Thursday, July 7, 2011

Career paths

In a previous post, I said:

From where I'm sitting there are two ways to approach this [career choice]:
1. Here's what I want to do, how do I do it?
2. Here's what I want to study, what can I do with it?

I had a feeling this would come back to bite me. Thinking back to what I’ve done, this was/has/is not the way things have worked out for me. But let’s dwell on Megan McArdle instead:

Megan McArdle is the business and economics editor for The Atlantic. She has worked at three start-ups, a consulting firm, an investment bank, a disaster recovery firm at Ground Zero, and the Economist.

Megan McArdle was born and raised on the Upper West Side of Manhattan, and yes, she does enjoy her lattes, as well as the occasional extra dry skim milk cappuccino. Her checkered work history includes three start-ups, four years as a technology project manager for a boutique consulting firm, a summer as an associate at an investment bank, and a year spent as sort of an executive copy girl for one of the disaster recovery firms at Ground Zero . . . all before the age of 30.

While working at Ground Zero, she started Live from the WTC, a blog focused on economics, business, and cooking. She may or may not have been the first major economics blogger, depending on whether we are allowed to throw outlying variables such as Brad Delong out of the set. From there it was but a few steps down the slippery slope to freelance journalism. For the past four years she has worked in various capacities for The Economist, where she wrote about economics and oversaw the founding of Free Exchange, the magazine's economics blog.

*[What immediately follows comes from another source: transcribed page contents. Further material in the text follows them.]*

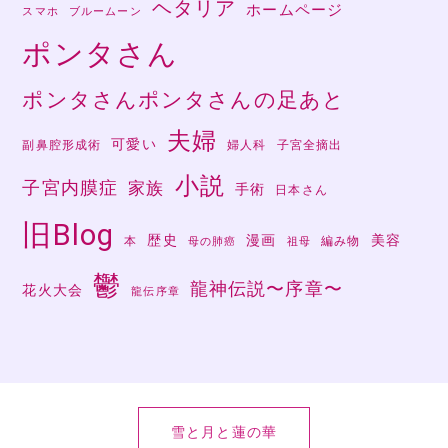
ヘタリア
ホームページ
スマホ
ブルームーン
ポンタさん
ポンタさんポンタさんの足あと
夫婦
可愛い
副鼻腔形成術
婦人科
子宮全摘出
小説
子宮内膜症
家族
手術
日本さん
旧Blog
歴史
漫画
美容
本
編み物
母の肺癌
祖母
鬱
龍神伝説〜序章〜
花火大会
龍伝序章
雪と月と蓮の華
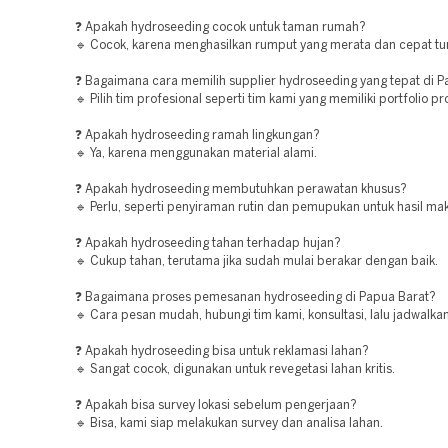
❓ Apakah hydroseeding cocok untuk taman rumah?
🔹 Cocok, karena menghasilkan rumput yang merata dan cepat t
❓ Bagaimana cara memilih supplier hydroseeding yang tepat di P
🔹 Pilih tim profesional seperti tim kami yang memiliki portfolio pr
❓ Apakah hydroseeding ramah lingkungan?
🔹 Ya, karena menggunakan material alami.
❓ Apakah hydroseeding membutuhkan perawatan khusus?
🔹 Perlu, seperti penyiraman rutin dan pemupukan untuk hasil ma
❓ Apakah hydroseeding tahan terhadap hujan?
🔹 Cukup tahan, terutama jika sudah mulai berakar dengan baik.
❓ Bagaimana proses pemesanan hydroseeding di Papua Barat?
🔹 Cara pesan mudah, hubungi tim kami, konsultasi, lalu jadwalka
❓ Apakah hydroseeding bisa untuk reklamasi lahan?
🔹 Sangat cocok, digunakan untuk revegetasi lahan kritis.
❓ Apakah bisa survey lokasi sebelum pengerjaan?
🔹 Bisa, kami siap melakukan survey dan analisa lahan.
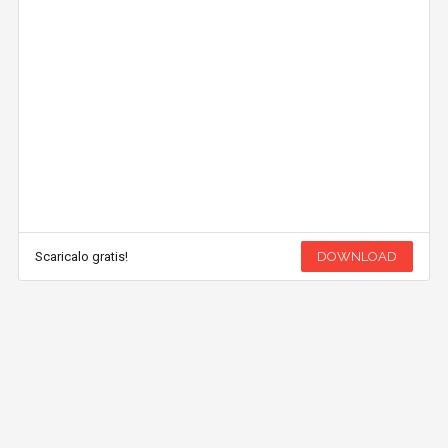
Scaricalo gratis!
DOWNLOAD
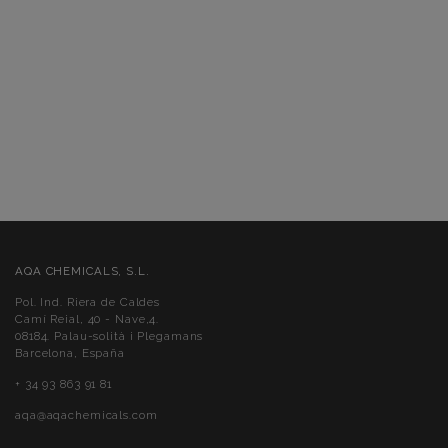
AQA CHEMICALS, S.L.
Pol. Ind. Riera de Caldes
Camí Reial, 40 - Nave,4.
08184. Palau-solità i Plegamans
Barcelona, España
+ 34 93 863 91 81
aqa@aqachemicals.com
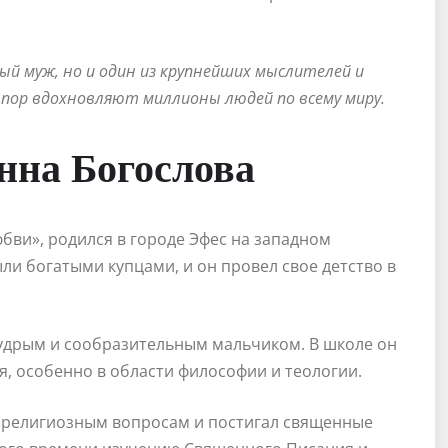
ый муж, но и один из крупнейших мыслителей и
 пор вдохновляют миллионы людей по всему миру.
нна Богослова
бви», родился в городе Эфес на западном
ыли богатыми купцами, и он провел свое детство в
мудрым и сообразительным мальчиком. В школе он
я, особенно в области философии и теологии.
к религиозным вопросам и постигал священные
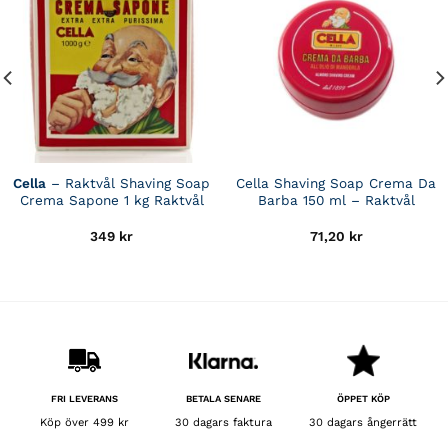
Cella
– Raktvål Shaving Soap
Cella Shaving Soap Crema Da
Crema Sapone 1 kg Raktvål
Barba 150 ml – Raktvål
349
kr
71,20
kr
BETALA SENARE
FRI LEVERANS
ÖPPET KÖP
30 dagars faktura
Köp över 499 kr
30 dagars ångerrätt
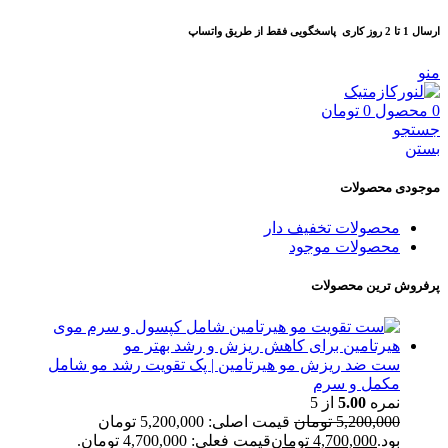
ارسال 1 تا 2 روز کاری
پاسخگویی فقط از طریق واتساپ
منو
0
محصول
0
تومان
جستجو
بستن
موجودی محصولات
محصولات تخفیف دار
محصولات موجود
پرفروش ترین محصولات
ست ضد ریزش مو هیرتامین | پک تقویت رشد مو شامل
مکمل و سرم
نمره
5.00
از 5
5,200,000
تومان
قیمت اصلی: 5,200,000 تومان
بود.
4,700,000
تومان
قیمت فعلی: 4,700,000 تومان.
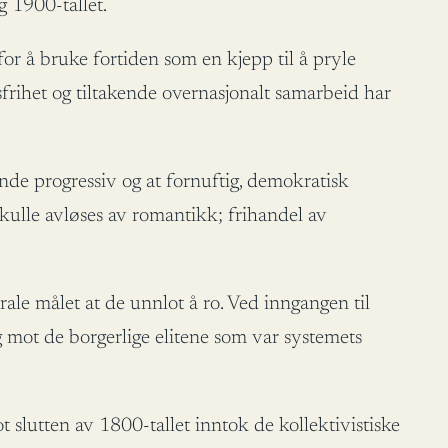
g 1900-tallet.
r å bruke fortiden som en kjepp til å pryle
sfrihet og tiltakende overnasjonalt samarbeid har
nde progressiv og at fornuftig, demokratisk
skulle avløses av romantikk; frihandel av
erale målet at de unnlot å ro. Ved inngangen til
g mot de borgerlige elitene som var systemets
t slutten av 1800-tallet inntok de kollektivistiske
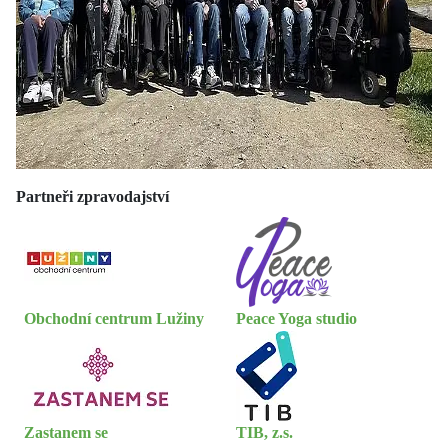
Partneři zpravodajství
Obchodní centrum Lužiny
Peace Yoga studio
Zastanem se
TIB, z.s.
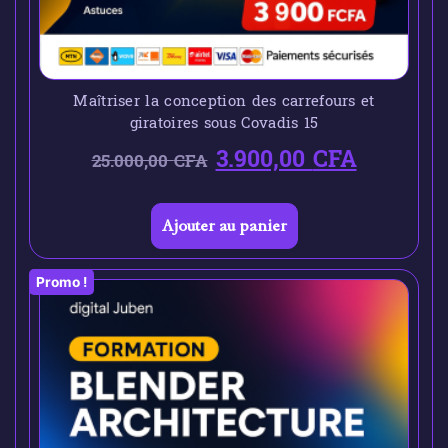
Maîtriser la conception des carrefours et
giratoires sous Covadis 15
3.900,00
CFA
25.000,00
CFA
Ajouter au panier
Promo !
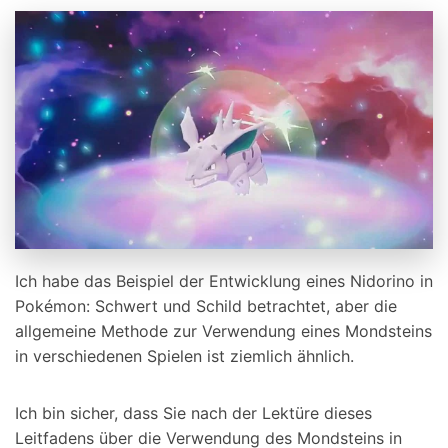
Ich habe das Beispiel der Entwicklung eines Nidorino in
Pokémon: Schwert und Schild betrachtet, aber die
allgemeine Methode zur Verwendung eines Mondsteins
in verschiedenen Spielen ist ziemlich ähnlich.
Ich bin sicher, dass Sie nach der Lektüre dieses
Leitfadens über die Verwendung des Mondsteins in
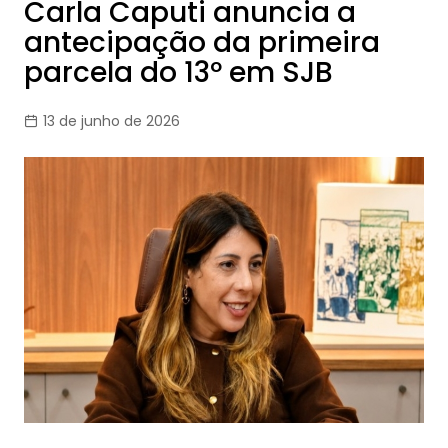
Carla Caputi anuncia a
antecipação da primeira
parcela do 13º em SJB
13 de junho de 2026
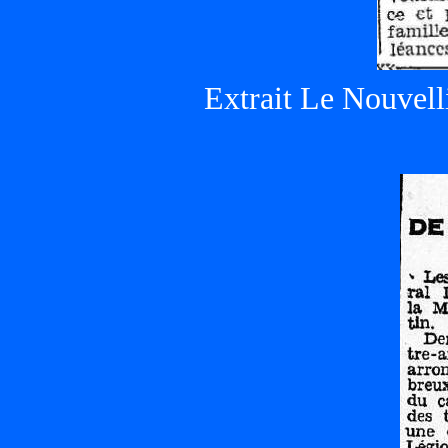
Extrait Le Nouvel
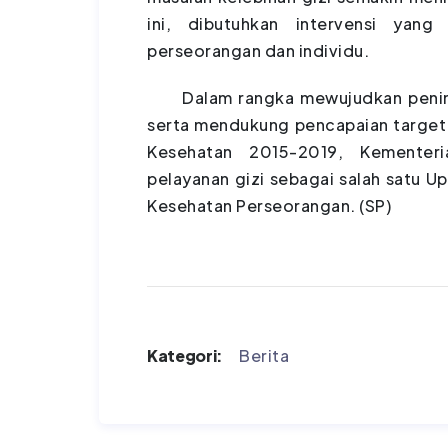
ini, dibutuhkan intervensi yan
perseorangan dan individu.
Dalam rangka mewujudkan peningk
serta mendukung pencapaian target
Kesehatan 2015-2019, Kementer
pelayanan gizi sebagai salah satu 
Kesehatan Perseorangan. (SP)
Kategori:
Berita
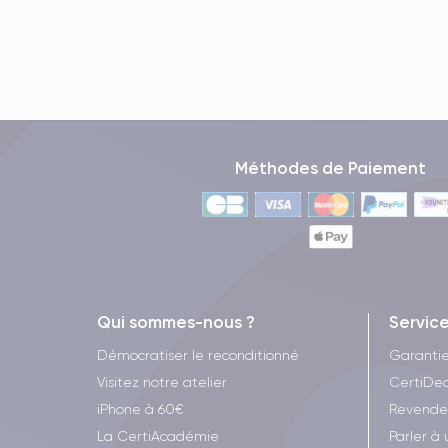
Méthodes de Paiement
Qui sommes-nous ?
Servic
Démocratiser le reconditionné
Garanti
Visitez notre atelier
CertiDea
iPhone à 60€
Revende
La CertiAcadémie
Parler à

She has also maintained her own blog, Asymmetrical Information, which moved to the Atlantic Monthly, along with its owner, in August 2007.

Megan holds a bachelor's degree in English literature from the University of Pennsylvania, and an MBA from the University of Chicago. After a lifetime as a New Yorker, she now resides in northwest Washington DC, where she is still trying to figure out what one does with an apartment larger than 400 square feet.

How typical is a straight and narrow career path, i.e. a pre-med major who goes on to medical school and stays on as a doctor until retirement? Or a high-school drop-out who goes to work as a carpenter and stays in construction for the rest of his life, either in a skilled trade or construction manager?